Over the past year, I'm seeing indications of what will be a big trend in cloud consumption: let's move our network to the cloud along with data centers. I'm talking about the WAN network primarily which many enterprises maintain worldwide. Local offices will still need connectivity to the WAN; it's just that they will increasingly become on-ramps to the worldwide WAN hosted in the cloud. In other words, data centers will no longer be the "center" for all network access.
Graphically, the concept of moving the WAN to the cloud would look like figure 1 below. Notice how all data centers and offices are connected to the WAN that handles traffic between them. While the image doesn't describe it, the Cloud-based WAN is worldwide and can serve offices and data centers across the globe.
Figure 1: Cloud-based WAN Network
Let's contrast this with figure 2 which depicts the WAN network topology common in enterprises today. Note that public cloud access typically routes via data centers making enterprise application access data center centric. Worldwide connectivity is managed by a custom MPLS network.

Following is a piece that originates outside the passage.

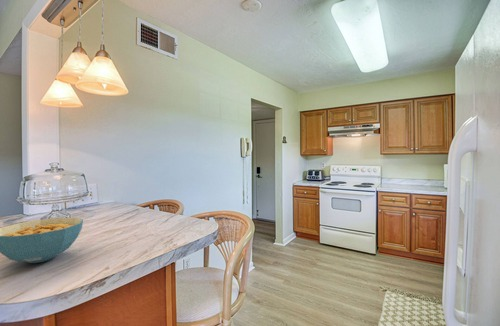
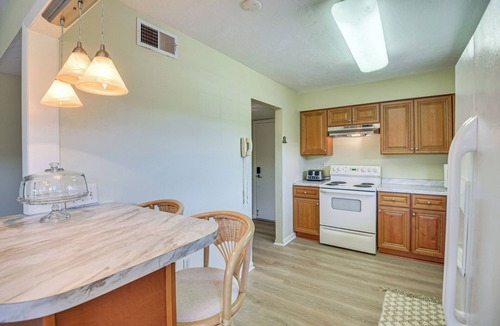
- cereal bowl [0,217,84,264]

Figure 2: Traditional Worldwide MPLS Network
I'm seeing several motivations for the change in thinking about how worldwide networks should be organized. I'll separate the reasoning into the following categories:
- Complexity
- Performance
- Financial
- Speed to Market
Complexity
The complexity of non-Cloud MPLS networks, the base for most enterprise worldwide WANs, is tremendous. MPLS networks typically require large amounts of hardware that needs to be upgraded and replaced regularly. They take a large networking staff. While some outsource that to an MSP provider, they are still necessary. Outsourcing a large portion of the network to cloud vendors outsources this complexity and associated maintenance to a large degree. They also tend to be replete with numerous vendor contracts.
The complexity increases the business risk of change. MPLS networks are rarely supported by testing sandbox environments and automation. Many still make changes manually leading to inevitable human error and outages for users. Utilizing cloud vendors makes it much easier to automate the WAN infrastructure and provides a sandbox environment to test networking-related changes. This decreases the business risk of changes to networking infrastructure. This is huge. For most enterprises, the WAN that integrates all data centers and offices is essential.
Simpler capacity planning requirements. Hardware and vendor contacts needed for worldwide MPLS networks require sophisticated capacity planning due to long lead time requirements. This requirement is much simpler with cloud WAN implementations. Capacity planning still exists, but it is far simpler and is easily changeable and adaptable on the fly.
Performance
Network latency is generally significantly lower (faster) using cloud-provided WAN networking than worldwide MPLS networks. While your mileage will vary depending on your MPLS implementation, so much R&D goes into cloud-provided WANs that the likelihood that an enterprise will keep up any network performance advantages over time is low. Face it, most firms just can't compete.
Network latency is higher (slower) accessing resources that require networking between on premises and the cloud. As more IT workloads move from on premises to the cloud, closer proximity to the cloud will yield better performance. To this end, I see more enterprises leveraging cloud VPN services, which are closer to most application workloads, yielding better performance.
Financial
Converting networking hardware and infrastructure from capital expense (CapEx) to operational expense (OpEx) is appealing to many enterprises from an accounting perspective. As with computing resources, you pay for what you use for cloud-based WANs without hardware expenditures and management.
Networking labor is expensive specialized labor. Outsourcing that labor to cloud providers is definitively cheaper. Some enterprises mitigate this cost by enlisting a managed services provider (MSP), but outsourcing that labor to cloud vendors is cheaper as it capitalizes on the cloud's economy of scale advantages.
Speed to Market
No more long lead times for MPLS network upgrades and capacity increases. Increasing capacity in a cloud-provided WAN is typically measured in hours, not months. Furthermore, cloud-provided WAN products benefit from the cloud's dynamic scaling capabilities. Increasing MPLS network capacity takes sophisticated capacity planning and typically long lead times due to additional hardware expenditures.
Additional Benefits
The firm gets access to research and development advances made by cloud providers. The R&D resources that cloud providers are investing in WAN technologies surpass what most enterprises are able or willing to invest in. This means that over time, any differences in functionality and performance are likely to appear in cloud vendors first.
A cloud-based WAN is a natural partner when combined with a cloud-based VPN capability. This makes sense especially if the cloud hosts a larger percentage of application compute resources. Consuming the cloud-providers VPN solution moves those compute resources closer to what users access. With that closer proximity, typically comes better performance.
A cloud-based WAN is a natural partner for integrating multiple cloud providers. That is, Your AWS footprint can be securely connected to your Azure or GCP footprint directly. This avoids the slower connection between the cloud providers through an on premises data center.
Concluding Remarks
I'm reporting what I'm seeing at clients. This idea made no sense when many had a small fraction of their IT footprint in the cloud. Now that most firms now have most of their footprint in the cloud, thinking on how to provide worldwide access to internal users needs to evolve. And the time for that evolution has come.